Error: Unexpected exit code: 255 signal: null

Question

Error: Unexpected exit code: 255 signal: null

vaidkaran opened this issue 9 months ago · comments

Description

I'm running parallel processes using bull concurrency option.
When I queue a lot of jobs, I randomly see this error in the bullUI for the failed job.

Error: Unexpected exit code: 255 signal: null
    at ChildProcess.exitHandler (/app/node_modules/bull/lib/process/sandbox.js:46:13)
    at ChildProcess.emit (node:events:538:35)
    at Process.ChildProcess._handle.onexit (node:internal/child_process:291:12)
    at Process.callbackTrampoline (node:internal/async_hooks:130:17)

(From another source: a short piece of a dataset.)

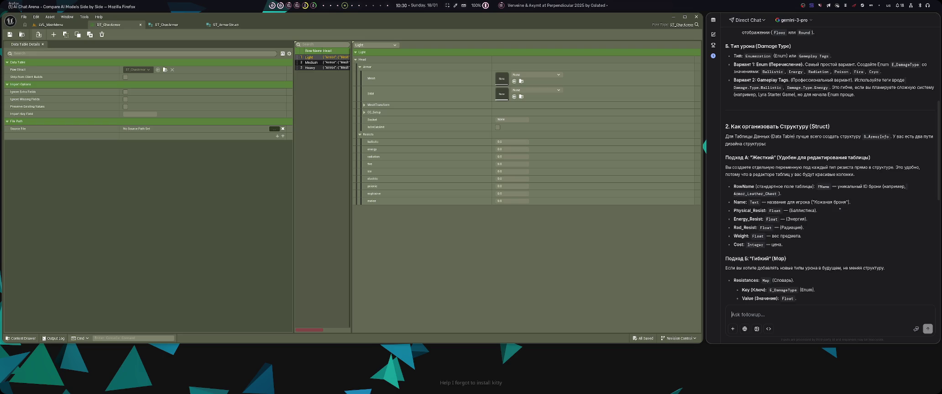
{"action": "scroll", "coordinate": [840, 208], "scroll_direction": "down", "scroll_amount": 2}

This error is not consistent, keeps coming up randomly on different jobs. But only comes up when there are a lot of jobs getting processed in the queue.
I can tell from the logs that when it crashes, the job fails before it starts getting processed.

I did some investigation and I think it has to do with my jobs outputting a lot of logs.
So if there's logging into stdout which is more than the maxBuffer size, nodejs detaches from the child process with an exit code null.
A potential fix could be to increase the maxBuffer size.
Read the second answer here in this post

Is it possible to pass the maxBuffer option via bull somehow?

Bull version

4.10.2

stale · Answer 1 · Mon Oct 16 2023 06:04:38 GMT+0800 (China Standard Time)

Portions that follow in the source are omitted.